Seine innovativen Entwürfe sorgen für Furore in der Stadt. Erwin Bechtold verkörperte eine nie gesehene Modernität, die in Spanien infolge des Bürgerkriegs künstlerisch unbekannt ist. Es besteht kein Zweifel darüber, dass Bechtold zu denen gehört, die der spanischen Kunst in der zweiten Hälfte des 20. Jahrhunderts den Weg bereitet haben.

Der Künstler mit IbizaHEUTE-Online-Chefredakteur Dieter Abholte. Beide verband eine lange Freundschaft. Und natürlich hängt auch ein Werk von Erwin im Haus der Abholtes. Foto: Jon Izeta

Der ganze Trubel ist nichts für ihn

Erwin Bechtold ist „in“. Er wird umworben, hofiert, in die feinen Kreise eingeladen. Auch zu denen, die sich nur mit ihm schmücken wollen. Doch er ist keiner, der bei Vernissagen selbstverliebt am Champagner nippt und sich feiern lässt. Dazu gibt es bei der reichen Gesellschaft nicht wenige Damen, die nicht nur die Bilder eines Künstlers an die Wände ihres Boudoirs hängen wollen und gern vor Freundinnen über amouröse Abenteuer schwärmen möchten…

Kurzum: Der ganze Rummel wird Erwin Bechtold zu viel. So trifft er wieder eine seiner berühmten Entscheidungen. Und die heißt: Ibiza! Ratlosigkeit allerorten:

Wie kann einer auf dem Weg derr Berühmtheit weg von Barcelona in die Provinz gehen? Nach Ibiza? So das Unverständnis derer, die nach gesellschaftlichem Glanz streben.

Wie kann man als Künstler, der vor allem in Schwarz malt, auf einer bunten Mittelmeer-Insel arbeiten, ohne dem Reiz der Farbigkeit zu erliegen? So die Bedenken seiner Freunde aus der Kunst-Szene.

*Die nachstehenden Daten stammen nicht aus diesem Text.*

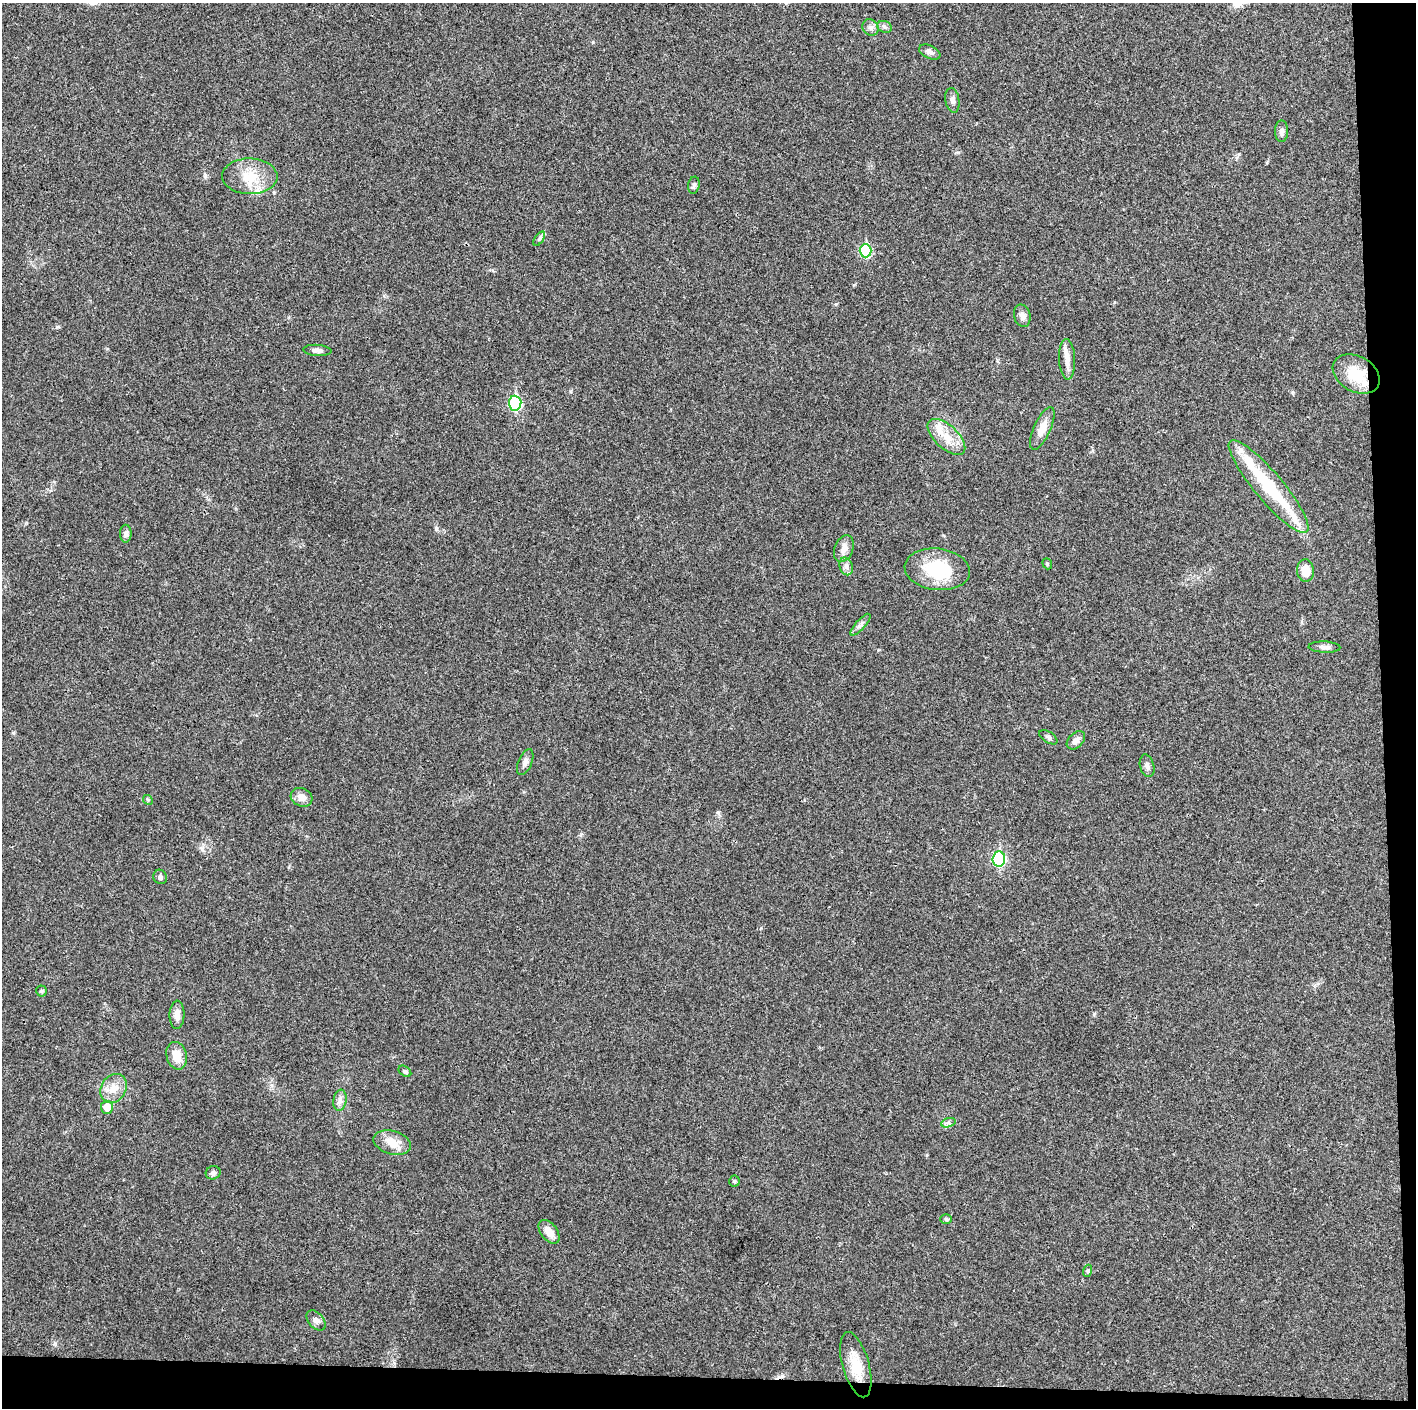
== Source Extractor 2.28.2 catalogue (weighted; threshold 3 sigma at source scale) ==
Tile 9 of 3 x 3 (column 3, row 3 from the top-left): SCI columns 2829-4242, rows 6-1411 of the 4243 x 4225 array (HDU 1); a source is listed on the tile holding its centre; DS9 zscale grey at full resolution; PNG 1418 x 1410 px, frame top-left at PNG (2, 3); each listed source drawn as its Kron ellipse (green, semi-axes under 4 px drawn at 4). Shown black and unused: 5% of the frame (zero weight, under 3 of 4 exposures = <1% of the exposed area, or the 3 px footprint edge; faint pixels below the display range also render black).
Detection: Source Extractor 2.28.2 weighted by HDU 2 'WHT'; one run over the whole footprint, this tile lists its part. Background 0.0192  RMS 0.0039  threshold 0.0176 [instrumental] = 3 sigma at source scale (4.5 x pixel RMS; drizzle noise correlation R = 1.50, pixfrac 1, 0.05/0.05 arcsec/px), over >= 5 px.
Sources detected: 55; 2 inside a brighter object's white glare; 1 cosmic-ray / hot-pixel residue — neither listed nor drawn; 3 inside a brighter listed object's ellipse — not listed separately; the other 49 listed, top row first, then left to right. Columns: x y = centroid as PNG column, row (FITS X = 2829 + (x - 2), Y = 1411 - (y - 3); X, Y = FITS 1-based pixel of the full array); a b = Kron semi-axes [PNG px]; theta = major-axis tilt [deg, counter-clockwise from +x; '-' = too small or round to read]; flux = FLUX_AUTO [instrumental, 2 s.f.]
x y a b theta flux
870 27 9 7 -46 1.4
884 27 7 5 -22 0.91
930 52 11 6 -26 1.6
952 100 12 7 -81 1.6
1281 131 11 6 88 1.4
250 176 28 18 -1 10
694 185 8 5 80 0.98
539 239 8 4 55 0.78
866 251 6 6 - 23
1022 316 11 8 -76 1.9
317 350 14 5 -4 1.7
1067 359 20 8 -88 3.4
1356 374 25 17 -30 12
515 403 7 6 - 33
1042 428 23 8 66 5
946 437 23 11 -43 6.8
1269 487 59 14 -50 24
126 534 9 6 -90 1.2
844 549 14 9 69 2.8
1047 564 6 4 -69 0.54
846 566 9 6 -74 1.3
937 569 33 20 -7 19
1305 571 11 8 -85 5.3
860 625 14 4 48 1.4
1324 647 16 5 -2 1.7
1048 737 10 5 -33 0.96
1076 740 11 7 45 2.2
525 762 14 6 68 1.7
1147 766 11 7 -74 1.6
301 797 11 9 -26 3.1
148 800 5 4 - 0.49
999 859 7 6 - 39
160 877 7 6 - 1.1
41 991 5 5 - 0.53
177 1015 14 7 89 2.7
177 1056 14 10 -76 5.6
405 1071 7 5 -37 0.77
113 1088 15 12 56 5
340 1100 10 6 81 1.6
107 1107 6 6 - 5
948 1123 7 4 18 0.92
392 1143 19 11 -15 5.5
213 1173 7 6 - 1.1
734 1181 5 5 - 0.48
946 1219 6 5 - 0.64
549 1232 13 8 -52 3.8
1087 1271 6 4 71 0.52
316 1320 12 7 -49 1.6
856 1365 34 13 -74 8.6
Overlapping masked pixels (flux is a lower limit): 1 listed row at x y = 1356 374
Unlisted compact peaks at least as high as the median listed source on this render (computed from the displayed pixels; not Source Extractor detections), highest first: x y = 55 1343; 205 176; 13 733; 57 327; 436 529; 593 42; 1094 1014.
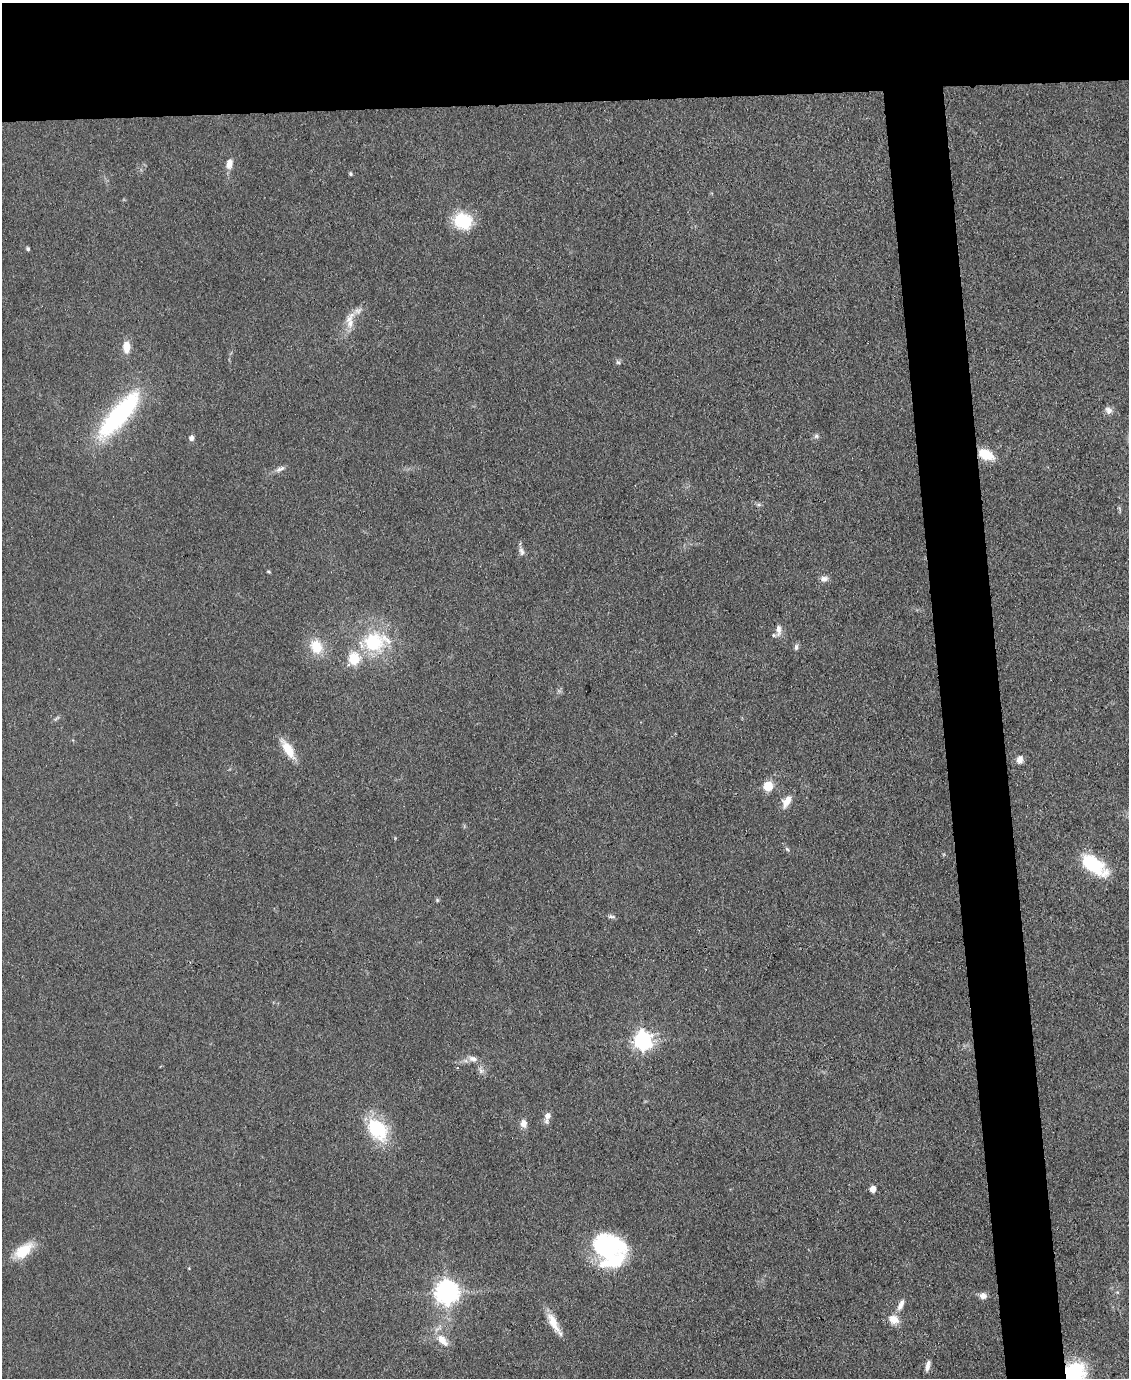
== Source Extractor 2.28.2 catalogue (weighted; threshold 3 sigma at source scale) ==
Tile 2 of 4 x 3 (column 2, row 1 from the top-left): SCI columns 1128-2254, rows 2984-4359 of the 4509 x 4485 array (HDU 1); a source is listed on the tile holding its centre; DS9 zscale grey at full resolution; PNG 1131 x 1380 px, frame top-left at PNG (2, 3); no overlay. Shown black and unused: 12% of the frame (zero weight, under 3 of 4 exposures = <1% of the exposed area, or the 3 px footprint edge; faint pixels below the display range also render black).
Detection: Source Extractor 2.28.2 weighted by HDU 2 'WHT'; one run over the whole footprint, this tile lists its part. Background 0.0813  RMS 0.0064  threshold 0.0286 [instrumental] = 3 sigma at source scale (4.5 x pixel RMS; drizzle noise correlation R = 1.50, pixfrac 1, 0.05/0.05 arcsec/px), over >= 5 px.
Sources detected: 48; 1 inside a brighter object's white glare — not listed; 2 inside a brighter listed object's ellipse — not listed separately; the other 45 listed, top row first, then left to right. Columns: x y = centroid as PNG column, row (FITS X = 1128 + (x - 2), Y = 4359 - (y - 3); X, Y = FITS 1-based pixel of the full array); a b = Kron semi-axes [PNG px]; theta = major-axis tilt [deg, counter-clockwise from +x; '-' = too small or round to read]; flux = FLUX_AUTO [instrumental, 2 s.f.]
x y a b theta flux
229 164 12 7 80 5.1
350 174 5 4 - 0.93
463 221 18 16 -25 30
28 249 4 4 - 1.2
350 323 28 9 82 8.6
126 347 11 7 -87 8.9
618 362 6 5 - 1.2
1109 410 10 9 - 3.1
119 415 70 20 49 81
816 436 7 5 2 1.5
191 438 8 6 -90 2.2
986 454 16 9 -25 17
280 469 13 6 28 2.7
521 551 12 7 -74 2.6
268 572 5 3 - 0.71
824 579 11 7 2 2.8
778 630 17 7 90 4.1
375 642 35 26 9 44
316 646 19 15 -65 15
796 647 8 5 83 1.8
56 718 10 3 40 1.1
288 749 26 9 -58 12
1020 759 9 7 75 4.1
768 786 7 6 - 18
787 801 15 8 58 6.7
787 849 7 4 -45 1.1
1093 864 29 14 -37 37
437 900 5 4 - 0.86
611 916 11 5 -4 1.6
642 1041 7 7 - 250
473 1059 12 8 -11 3.7
547 1116 10 8 63 3.8
524 1123 9 7 -76 4.4
378 1129 30 20 -49 35
873 1189 5 5 - 6.7
607 1246 31 25 -19 86
23 1251 28 14 39 16
447 1292 8 8 - 520
983 1296 8 7 - 3.8
901 1305 17 7 66 4.3
894 1320 15 11 -31 6.9
553 1322 30 9 -64 10
442 1340 20 10 -47 8.7
928 1366 12 5 74 3.2
1074 1372 24 21 38 42
Overlapping masked pixels (flux is a lower limit): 2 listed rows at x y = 1093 864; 1074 1372
Isophote crosses this tile's border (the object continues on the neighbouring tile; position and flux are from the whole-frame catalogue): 1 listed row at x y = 1074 1372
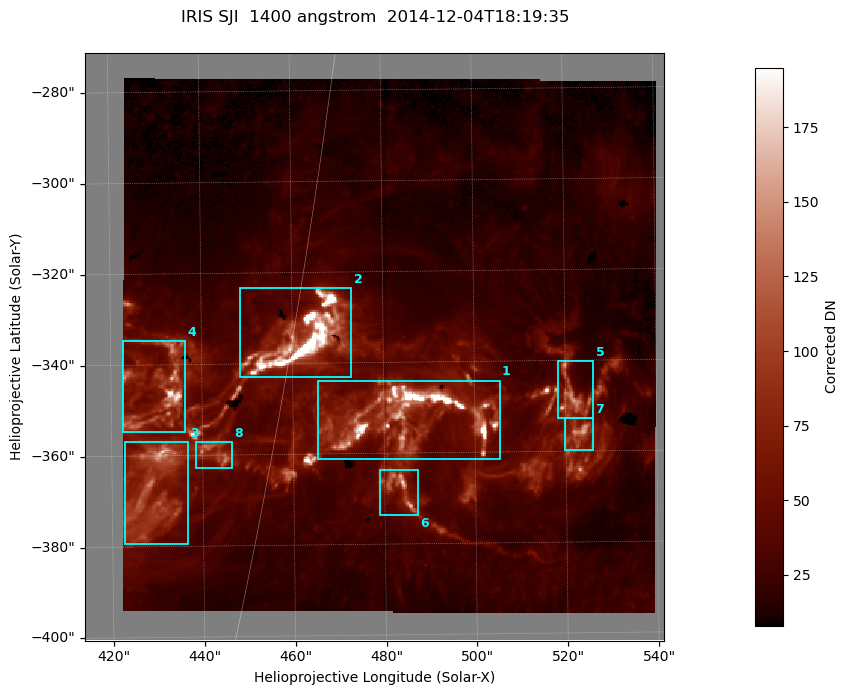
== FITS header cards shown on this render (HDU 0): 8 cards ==
TELESCOP= 'IRIS    '
INSTRUME= 'SJI     '
WAVELNTH=               1400.0
WAVEUNIT= 'Angstrom'
DATE-OBS= '2014-12-04T18:19:35.140'
CTYPE1  = 'HPLN-TAN'
CTYPE2  = 'HPLT-TAN'
BUNIT   = 'Corrected DN'

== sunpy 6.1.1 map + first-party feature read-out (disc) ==
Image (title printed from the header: IRIS SJI  1400 angstrom  2014-12-04T18:19:35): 383 x 389 px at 0.333 arcsec/px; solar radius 973 arcsec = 2925 px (partial field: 0.5% of the solar disc is inside the frame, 83% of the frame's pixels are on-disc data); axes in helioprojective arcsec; data unit Corrected DN (BUNIT, on the colour bar)
Orientation: roll -0.645 deg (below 1 deg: not rotated)
Missing data: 17% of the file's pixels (17% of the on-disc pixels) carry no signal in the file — constant fill value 0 (padding / dropout), a frame along the image border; drawn neutral grey and excluded from every search
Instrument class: DISC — disc imager (sunpy class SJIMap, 1400 A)
Bright regions (active regions / flare kernels): reference = the on-disc median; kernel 3 px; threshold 5 sigma = 63.4 Corrected DN over a disc level ~21.3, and >= 1.15x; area >= 148 px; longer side >= 5 px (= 1.7 arcsec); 8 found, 8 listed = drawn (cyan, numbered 1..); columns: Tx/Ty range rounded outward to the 1 arcsec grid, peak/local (2 s.f.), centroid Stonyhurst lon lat
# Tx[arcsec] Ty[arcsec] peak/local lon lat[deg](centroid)
1 465..506 -362..-343 11 +32 -21
2 448..473 -344..-323 12 +30 -20
3 422..437 -380..-357 7.6 +28 -22
4 422..437 -355..-334 8.9 +28 -20
5 518..527 -353..-340 6.8 +35 -21
6 479..488 -374..-363 7.5 +32 -22
7 519..526 -360..-352 7.2 +35 -21
8 438..447 -363..-357 6.1 +29 -21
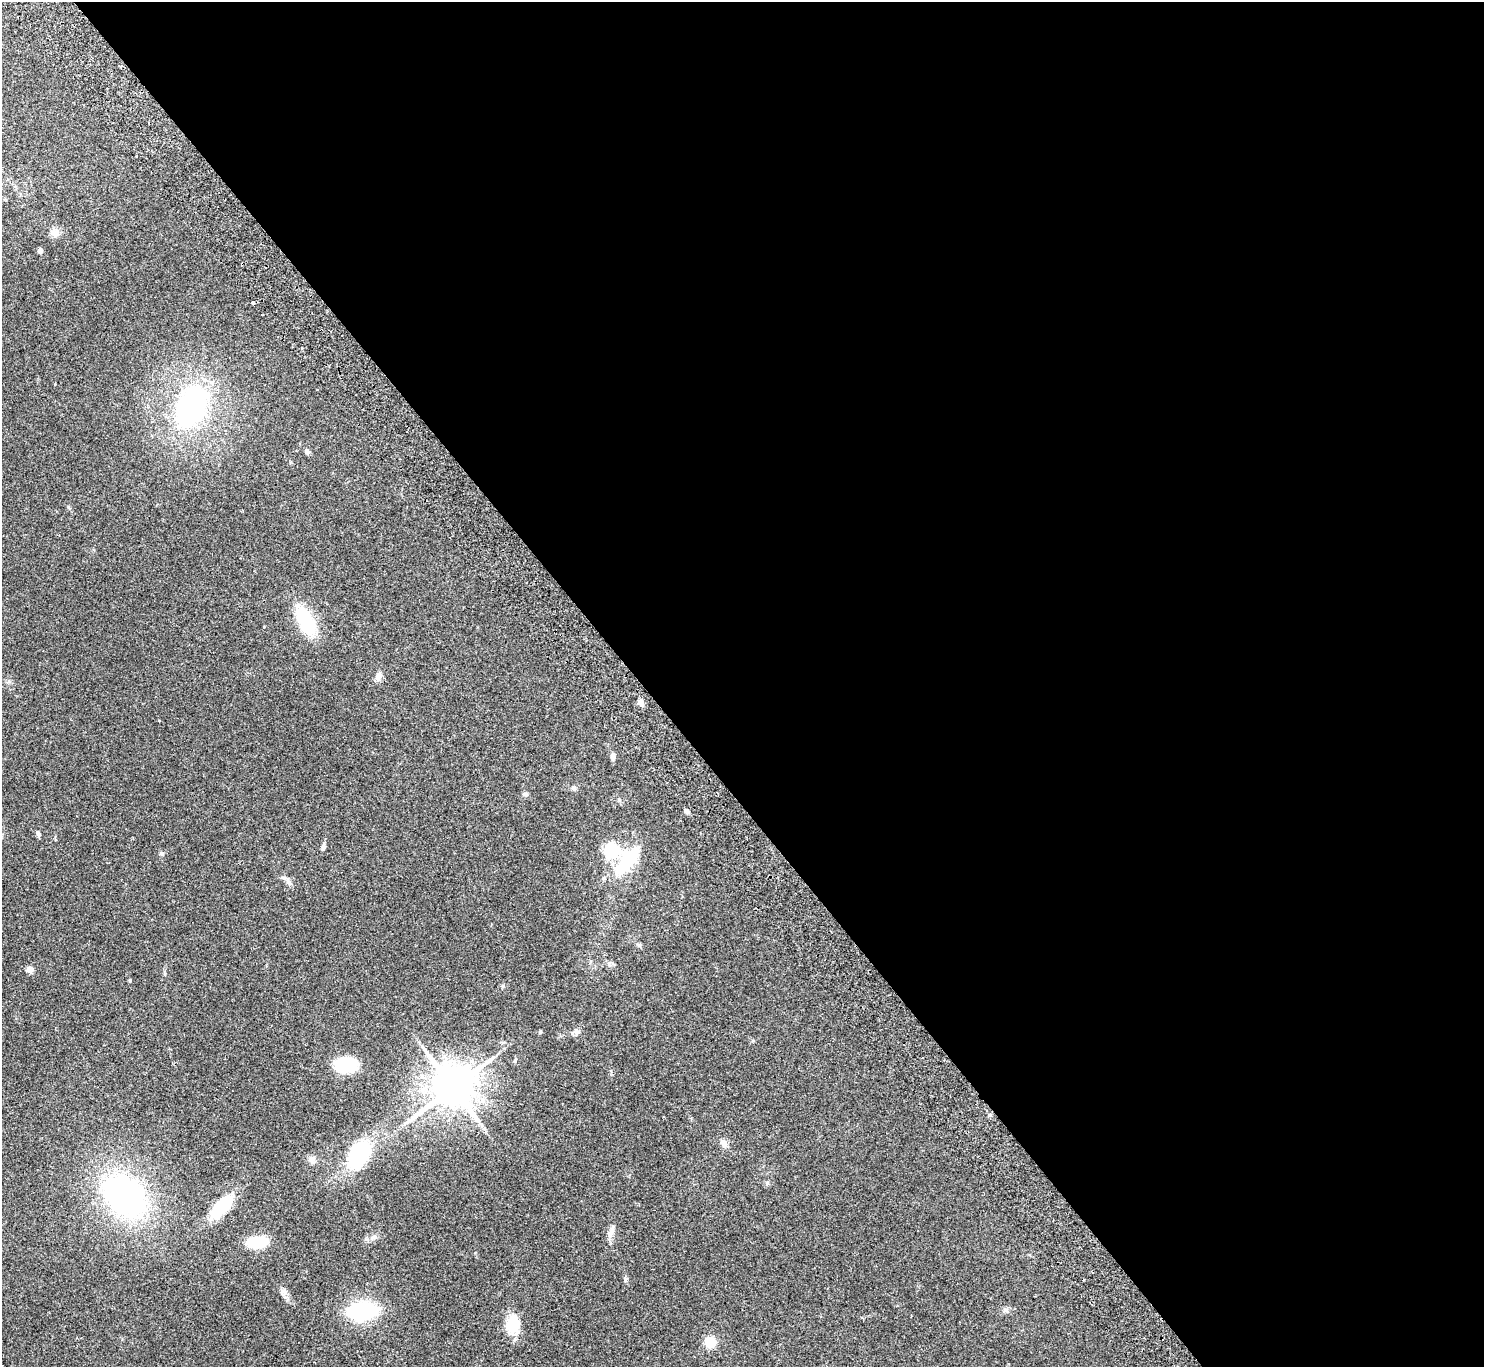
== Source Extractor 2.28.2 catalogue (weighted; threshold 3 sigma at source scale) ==
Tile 8 of 4 x 4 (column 4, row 2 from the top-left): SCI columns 4493-5974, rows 2932-4296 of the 6025 x 5999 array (HDU 1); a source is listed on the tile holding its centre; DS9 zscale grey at full resolution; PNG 1486 x 1369 px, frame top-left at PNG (2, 2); no overlay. Shown black and unused: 57% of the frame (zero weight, under 2 of 3 exposures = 3% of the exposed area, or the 3 px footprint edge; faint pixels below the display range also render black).
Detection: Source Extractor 2.28.2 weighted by HDU 2 'WHT'; one run over the whole footprint, this tile lists its part. Background 0.0987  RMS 0.0088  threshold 0.0396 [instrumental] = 3 sigma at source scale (4.5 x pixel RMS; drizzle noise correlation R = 1.50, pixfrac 1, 0.05/0.05 arcsec/px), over >= 5 px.
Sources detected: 41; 1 inside a brighter object's white glare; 2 cosmic-ray / hot-pixel residue — not listed; the other 38 listed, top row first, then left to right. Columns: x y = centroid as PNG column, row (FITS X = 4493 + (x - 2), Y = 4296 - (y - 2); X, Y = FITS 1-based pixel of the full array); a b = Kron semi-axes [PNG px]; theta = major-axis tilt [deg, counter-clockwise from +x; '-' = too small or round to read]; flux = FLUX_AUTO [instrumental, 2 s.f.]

Erwin Bechtolds Antwort: „Schwarz ist für mich eine Farbe. Voller Nuancen. Mehr Farbe lenkt zu sehr ab. Wo viel Licht ist, ist auch Schatten. Und gerade dieses helle Licht bringt besonders dunkle, schwarze Schatten hervor. Dieser Gegensatz interessiert mich. Ibiza ist für mich eine Welt der Kontraste.“

In der Erinnerung sagt der Maler: „Natürlich war Barcelona damals ein ganz wichtiges Zentrum – für Spanien und auch für Europa. Doch es war nicht mehr meine Stadt. Ich brauchte einen anderen Ort und so kam meine Erinnerung an Ibiza. Ich hatte die Insel früher besucht. Ich kam damals in strömendem Regen nach einer furchtbaren Reise auf einem kleinen Schiff an. Es wurde Abend, der Regen ließ nach, die Straßenlaternen gingen an, und als ich durch die Gassen ging, wusste ich schon, dass das ein unglaublicher, fabelhafter Ort war ­– der Ort, von dem ich immer geträumt hatte.“

Pinsel, Farben, Töpfe – die Material-Ecke im riesigen Atelier des Künstlers. Foto: Jon Izeta

Lange vor der Hippiezeit war er hier

1958 lässt er sich mit seiner Frau Christina auf der Insel nieder, die er als Studentin in Barcelona kennenlernte. Zehn Jahre vor der Hippiezeit. Sie schaffen sich über die Jahre ein wunderbares Zuhause, bauen ein altes ibizenkisches Bauernhaus mit viel Gefühl und Respekt vor der alten Bausubstanz um – ihr „Can Cardona“ in Sant Carles, im Osten der Insel. Ein Anwesen mit mächtigen weißen Mauern, schwarzen Holzbalken und Blick aufs Meer. Auf dem blau-weißen Türschild steht schlicht: BECHTOLD.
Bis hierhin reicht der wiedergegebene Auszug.